Input data below:
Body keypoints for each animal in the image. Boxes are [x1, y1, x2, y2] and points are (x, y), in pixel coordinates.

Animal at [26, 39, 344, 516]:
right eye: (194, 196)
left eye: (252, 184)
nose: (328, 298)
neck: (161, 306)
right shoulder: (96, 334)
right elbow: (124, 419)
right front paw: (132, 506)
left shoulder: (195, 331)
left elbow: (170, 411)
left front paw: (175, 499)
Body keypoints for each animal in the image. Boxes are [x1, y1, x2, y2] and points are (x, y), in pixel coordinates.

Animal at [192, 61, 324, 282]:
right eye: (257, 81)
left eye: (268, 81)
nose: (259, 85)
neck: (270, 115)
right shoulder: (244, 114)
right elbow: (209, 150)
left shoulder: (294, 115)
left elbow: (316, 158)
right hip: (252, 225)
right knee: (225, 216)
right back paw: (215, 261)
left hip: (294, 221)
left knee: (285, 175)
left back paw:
End of Input data.
Input data below:
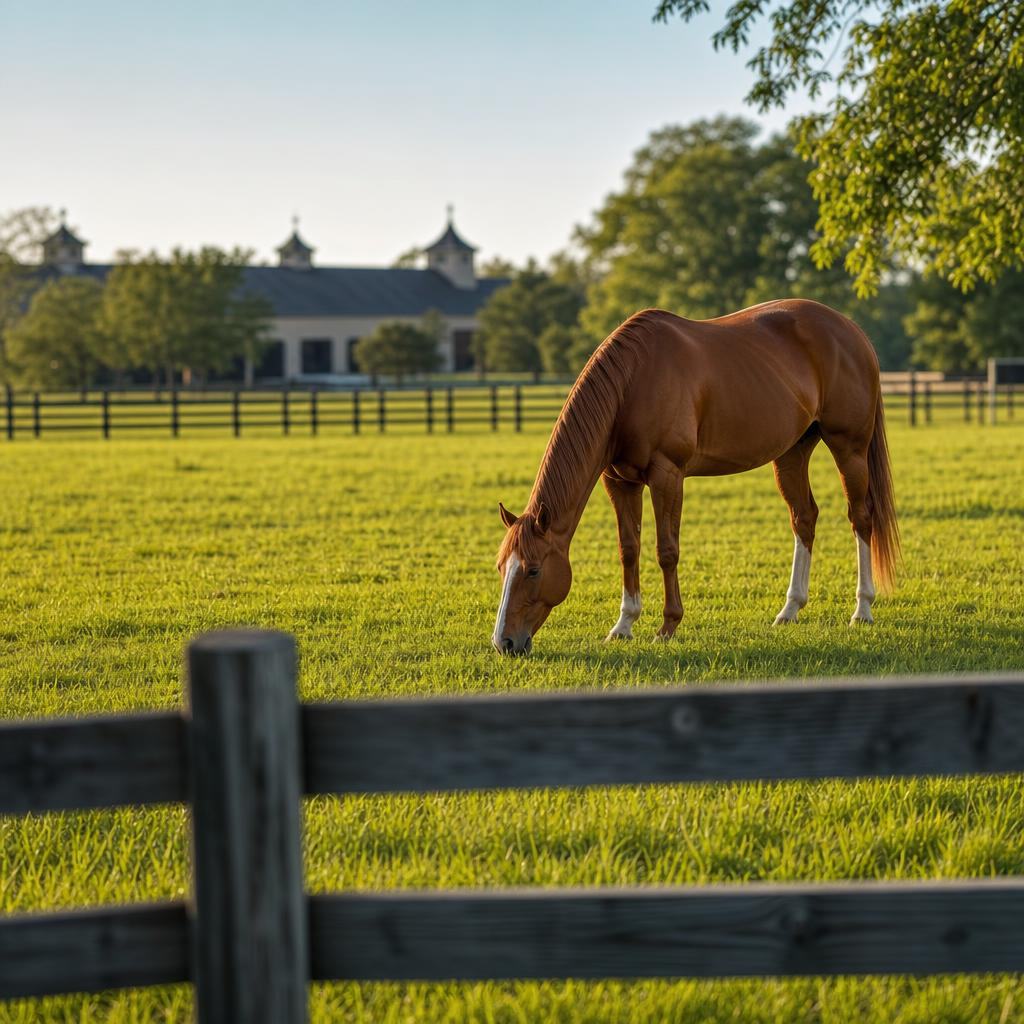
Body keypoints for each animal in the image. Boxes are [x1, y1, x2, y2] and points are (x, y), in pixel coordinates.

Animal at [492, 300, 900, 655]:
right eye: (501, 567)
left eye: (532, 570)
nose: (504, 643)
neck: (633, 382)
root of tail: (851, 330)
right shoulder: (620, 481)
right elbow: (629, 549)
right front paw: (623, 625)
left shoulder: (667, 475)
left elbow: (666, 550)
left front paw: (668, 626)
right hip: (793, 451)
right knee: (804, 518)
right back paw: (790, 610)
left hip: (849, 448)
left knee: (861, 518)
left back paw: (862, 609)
End of Input data.
Input data below:
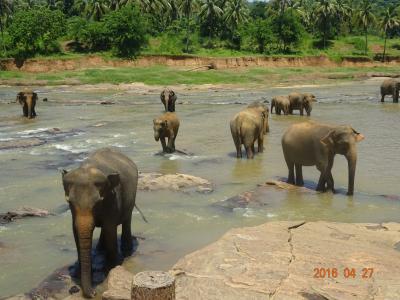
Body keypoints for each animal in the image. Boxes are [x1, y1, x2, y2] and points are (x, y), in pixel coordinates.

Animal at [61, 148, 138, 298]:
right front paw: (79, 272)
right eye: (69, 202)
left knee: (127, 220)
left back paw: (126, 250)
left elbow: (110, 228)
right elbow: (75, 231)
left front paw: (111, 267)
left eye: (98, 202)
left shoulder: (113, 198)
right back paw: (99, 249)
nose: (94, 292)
End of Input data.
• _Required action_
Check every line above for the string "back" and copy those that have it.

• _Exercise solution_
right back paw: (215, 261)
left back paw:
right back paw: (790, 610)
left back paw: (862, 609)
left back paw: (126, 250)
right back paw: (99, 249)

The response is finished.